A couple of days ago, I was looking for some Paph pictures on the Swiss Orchid Foundation website and came across some pics of C. subtropicum, it was claimed that these in situ pics were taken at Malipo, Yunnan. If that is true, it's reasonable to expect that they may be found in northern Hà Giang province, VN as Malipo is only 15kms directly west of the border and the terrain and climate are the same.

http://orchid.unibas.ch/phpMyHerbarium/190029/1/Cypripedium/subtropicum//specimen.php

http://orchid.unibas.ch/phpMyHerbarium/118590/1/Cypripedium/subtropicum//specimen.php

Mick
 
A couple of days ago, I was looking for some Paph pictures on the Swiss Orchid Foundation website and came across some pics of C. subtropicum, it was claimed that these in situ pics were taken at Malipo, Yunnan. If that is true, it's reasonable to expect that they may be found in northern Hà Giang province, VN as Malipo is only 15kms directly west of the border and the terrain and climate are the same.

http://orchid.unibas.ch/phpMyHerbarium/190029/1/Cypripedium/subtropicum//specimen.php

http://orchid.unibas.ch/phpMyHerbarium/118590/1/Cypripedium/subtropicum//specimen.php

Mick

That nursery in Kunming has those photos, and many more, including collectors taking up plants... and they definitely do not come from the Malipo area... another case of 'kindly borrowed photos'. As an aside, that nursery there claims the plants to come from Malipo, to avoid any question, or collectors to locate more plants and compete. A mature plants sells now for a couple hundreds USD in China.
 
That nursery in Kunming has those photos, and many more, including collectors taking up plants... and they definitely do not come from the Malipo area... another case of 'kindly borrowed photos'. As an aside, that nursery there claims the plants to come from Malipo, to avoid any question, or collectors to locate more plants and compete. A mature plants sells now for a couple hundreds USD in China.

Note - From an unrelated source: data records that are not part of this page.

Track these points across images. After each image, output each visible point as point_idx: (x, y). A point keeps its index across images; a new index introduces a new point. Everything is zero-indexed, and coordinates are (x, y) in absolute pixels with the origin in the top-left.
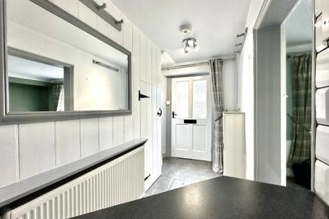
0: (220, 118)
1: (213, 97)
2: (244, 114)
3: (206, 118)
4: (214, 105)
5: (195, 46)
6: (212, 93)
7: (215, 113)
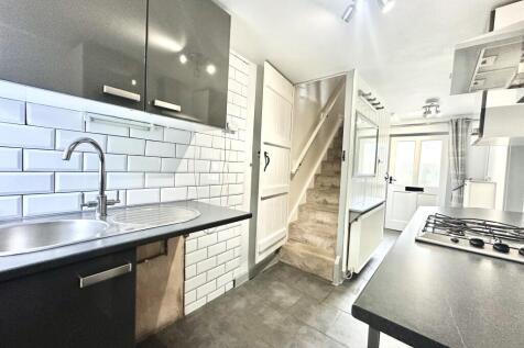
0: (461, 188)
1: (452, 163)
2: (495, 184)
3: (438, 186)
4: (453, 172)
5: (437, 112)
6: (452, 158)
7: (454, 181)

So, the photo credited to Holger is a fraud?

Mick
 
So, the photo credited to Holger is a fraud?

Mick

Let's say to make the things peaceful, that if Holger saw it in the wild, he has been incredibly lucky to see them about 300 km east from their real location, and second if a westerner had seen them, it would be weird that only a Chinese has the monopoly ( that very same Chinese who sold some worldwide famous pictures of Paphiopedilum tigrinum in the wild 'from China', where in fact those photos were taken in Burma... and he is indeed the largest orchid trader in the area.)... and that Holger had to buy from him his plants of subtropicum at premium price. :evil: but of course nothing is impossible to men of good will, like finding hangianum in China... or gigantifolium maybe one day...
 
To reply, yes Holger did not take that photo, but the collector, see here :

http://www.cypripedium.de/forum/messages/2838.html

That's the commercial offer from the Kunming man I told you... with the photo credited supposedly to Holger on another website... Holger therefore did not take that photo.